(Data provided)
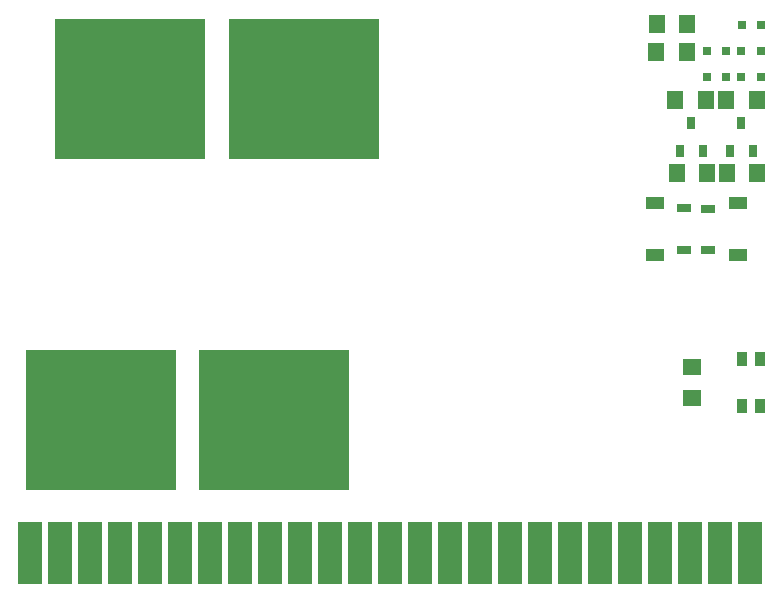
<source format=gbr>
%TF.GenerationSoftware,KiCad,Pcbnew,(5.1.10)-1*%
%TF.CreationDate,2022-09-23T13:33:22+09:00*%
%TF.ProjectId,(KiCad)DriveUnit_B-series(ver2.0),284b6943-6164-4294-9472-697665556e69,rev?*%
%TF.SameCoordinates,Original*%
%TF.FileFunction,Paste,Top*%
%TF.FilePolarity,Positive*%
%FSLAX46Y46*%
G04 Gerber Fmt 4.6, Leading zero omitted, Abs format (unit mm)*
G04 Created by KiCad (PCBNEW (5.1.10)-1) date 2022-09-23 13:33:22*
%MOMM*%
%LPD*%
G01*
G04 APERTURE LIST*
%ADD10R,12.700000X11.938000*%
%ADD11R,1.220000X0.780000*%
%ADD12R,2.000000X5.300000*%
%ADD13R,0.800000X0.800000*%
%ADD14R,1.650000X1.400000*%
%ADD15R,1.400000X1.650000*%
%ADD16R,1.600000X1.050000*%
%ADD17R,0.900000X1.200000*%
%ADD18R,0.800000X1.000000*%
G04 APERTURE END LIST*
D10*
%TO.C,HA*%
X126461100Y-86868200D03*
%TD*%
%TO.C,HB*%
X141161100Y-86858200D03*
%TD*%
%TO.C,LA*%
X123961100Y-114859000D03*
%TD*%
%TO.C,LB*%
X138661100Y-114859000D03*
%TD*%
D11*
%TO.C,D4*%
X173391100Y-100423600D03*
X173391100Y-96943600D03*
%TD*%
%TO.C,D5*%
X175391100Y-100443600D03*
X175391100Y-96963600D03*
%TD*%
D12*
%TO.C,EDGE1*%
X178981100Y-126153600D03*
X176441100Y-126153600D03*
X173901100Y-126153600D03*
X171361100Y-126153600D03*
X168821100Y-126153600D03*
X166281100Y-126153600D03*
X163741100Y-126153600D03*
X161201100Y-126153600D03*
X158661100Y-126153600D03*
X156121100Y-126153600D03*
X153581100Y-126153600D03*
X151041100Y-126153600D03*
X148501100Y-126153600D03*
X145961100Y-126153600D03*
X143421100Y-126153600D03*
X140881100Y-126153600D03*
X138341100Y-126153600D03*
X135801100Y-126153600D03*
X133261100Y-126153600D03*
X130721100Y-126153600D03*
X128181100Y-126153600D03*
X125641100Y-126153600D03*
X123101100Y-126153600D03*
X120561100Y-126153600D03*
X118021100Y-126153600D03*
%TD*%
D13*
%TO.C,LED1*%
X176911100Y-83633600D03*
X175261100Y-83633600D03*
%TD*%
%TO.C,LED2*%
X179851100Y-83633600D03*
X178201100Y-83633600D03*
%TD*%
%TO.C,LED3*%
X178231100Y-81373600D03*
X179881100Y-81373600D03*
%TD*%
%TO.C,LED4*%
X176911100Y-85853600D03*
X175261100Y-85853600D03*
%TD*%
%TO.C,LED5*%
X179851100Y-85853600D03*
X178201100Y-85853600D03*
%TD*%
D14*
%TO.C,R11*%
X174060000Y-110383600D03*
X174060000Y-112983600D03*
%TD*%
D15*
%TO.C,R22*%
X173641100Y-81353600D03*
X171041100Y-81353600D03*
%TD*%
%TO.C,R3*%
X173611100Y-83663600D03*
X171011100Y-83663600D03*
%TD*%
%TO.C,R4*%
X175321100Y-93953600D03*
X172721100Y-93953600D03*
%TD*%
%TO.C,R5*%
X176951100Y-93953600D03*
X179551100Y-93953600D03*
%TD*%
%TO.C,R7*%
X172601100Y-87803600D03*
X175201100Y-87803600D03*
%TD*%
%TO.C,R8*%
X179521100Y-87803600D03*
X176921100Y-87803600D03*
%TD*%
D16*
%TO.C,SA*%
X170901100Y-96463600D03*
X170901100Y-100913600D03*
%TD*%
%TO.C,SB*%
X177921100Y-100893600D03*
X177921100Y-96443600D03*
%TD*%
D17*
%TO.C,RESET*%
X178301100Y-113683600D03*
X178301100Y-109683600D03*
X179801100Y-109683600D03*
X179801100Y-113683600D03*
%TD*%
D18*
%TO.C,TR1*%
X173970000Y-89700000D03*
X173020000Y-92100000D03*
X174920000Y-92100000D03*
%TD*%
%TO.C,TR2*%
X178211100Y-89700000D03*
X177261100Y-92100000D03*
X179161100Y-92100000D03*
%TD*%
M02*

</source>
(End Data provided)
**Task goal:**
You need to restate all of the entries above exactly and leave the pictures behind.

**Exercise result:**
<source format=gbr>
%TF.GenerationSoftware,KiCad,Pcbnew,(5.1.10)-1*%
%TF.CreationDate,2022-09-23T13:33:22+09:00*%
%TF.ProjectId,(KiCad)DriveUnit_B-series(ver2.0),284b6943-6164-4294-9472-697665556e69,rev?*%
%TF.SameCoordinates,Original*%
%TF.FileFunction,Paste,Top*%
%TF.FilePolarity,Positive*%
%FSLAX46Y46*%
G04 Gerber Fmt 4.6, Leading zero omitted, Abs format (unit mm)*
G04 Created by KiCad (PCBNEW (5.1.10)-1) date 2022-09-23 13:33:22*
%MOMM*%
%LPD*%
G01*
G04 APERTURE LIST*
%ADD10R,12.700000X11.938000*%
%ADD11R,1.220000X0.780000*%
%ADD12R,2.000000X5.300000*%
%ADD13R,0.800000X0.800000*%
%ADD14R,1.650000X1.400000*%
%ADD15R,1.400000X1.650000*%
%ADD16R,1.600000X1.050000*%
%ADD17R,0.900000X1.200000*%
%ADD18R,0.800000X1.000000*%
G04 APERTURE END LIST*
D10*
%TO.C,HA*%
X126461100Y-86868200D03*
%TD*%
%TO.C,HB*%
X141161100Y-86858200D03*
%TD*%
%TO.C,LA*%
X123961100Y-114859000D03*
%TD*%
%TO.C,LB*%
X138661100Y-114859000D03*
%TD*%
D11*
%TO.C,D4*%
X173391100Y-100423600D03*
X173391100Y-96943600D03*
%TD*%
%TO.C,D5*%
X175391100Y-100443600D03*
X175391100Y-96963600D03*
%TD*%
D12*
%TO.C,EDGE1*%
X178981100Y-126153600D03*
X176441100Y-126153600D03*
X173901100Y-126153600D03*
X171361100Y-126153600D03*
X168821100Y-126153600D03*
X166281100Y-126153600D03*
X163741100Y-126153600D03*
X161201100Y-126153600D03*
X158661100Y-126153600D03*
X156121100Y-126153600D03*
X153581100Y-126153600D03*
X151041100Y-126153600D03*
X148501100Y-126153600D03*
X145961100Y-126153600D03*
X143421100Y-126153600D03*
X140881100Y-126153600D03*
X138341100Y-126153600D03*
X135801100Y-126153600D03*
X133261100Y-126153600D03*
X130721100Y-126153600D03*
X128181100Y-126153600D03*
X125641100Y-126153600D03*
X123101100Y-126153600D03*
X120561100Y-126153600D03*
X118021100Y-126153600D03*
%TD*%
D13*
%TO.C,LED1*%
X176911100Y-83633600D03*
X175261100Y-83633600D03*
%TD*%
%TO.C,LED2*%
X179851100Y-83633600D03*
X178201100Y-83633600D03*
%TD*%
%TO.C,LED3*%
X178231100Y-81373600D03*
X179881100Y-81373600D03*
%TD*%
%TO.C,LED4*%
X176911100Y-85853600D03*
X175261100Y-85853600D03*
%TD*%
%TO.C,LED5*%
X179851100Y-85853600D03*
X178201100Y-85853600D03*
%TD*%
D14*
%TO.C,R11*%
X174060000Y-110383600D03*
X174060000Y-112983600D03*
%TD*%
D15*
%TO.C,R22*%
X173641100Y-81353600D03*
X171041100Y-81353600D03*
%TD*%
%TO.C,R3*%
X173611100Y-83663600D03*
X171011100Y-83663600D03*
%TD*%
%TO.C,R4*%
X175321100Y-93953600D03*
X172721100Y-93953600D03*
%TD*%
%TO.C,R5*%
X176951100Y-93953600D03*
X179551100Y-93953600D03*
%TD*%
%TO.C,R7*%
X172601100Y-87803600D03*
X175201100Y-87803600D03*
%TD*%
%TO.C,R8*%
X179521100Y-87803600D03*
X176921100Y-87803600D03*
%TD*%
D16*
%TO.C,SA*%
X170901100Y-96463600D03*
X170901100Y-100913600D03*
%TD*%
%TO.C,SB*%
X177921100Y-100893600D03*
X177921100Y-96443600D03*
%TD*%
D17*
%TO.C,RESET*%
X178301100Y-113683600D03*
X178301100Y-109683600D03*
X179801100Y-109683600D03*
X179801100Y-113683600D03*
%TD*%
D18*
%TO.C,TR1*%
X173970000Y-89700000D03*
X173020000Y-92100000D03*
X174920000Y-92100000D03*
%TD*%
%TO.C,TR2*%
X178211100Y-89700000D03*
X177261100Y-92100000D03*
X179161100Y-92100000D03*
%TD*%
M02*

</source>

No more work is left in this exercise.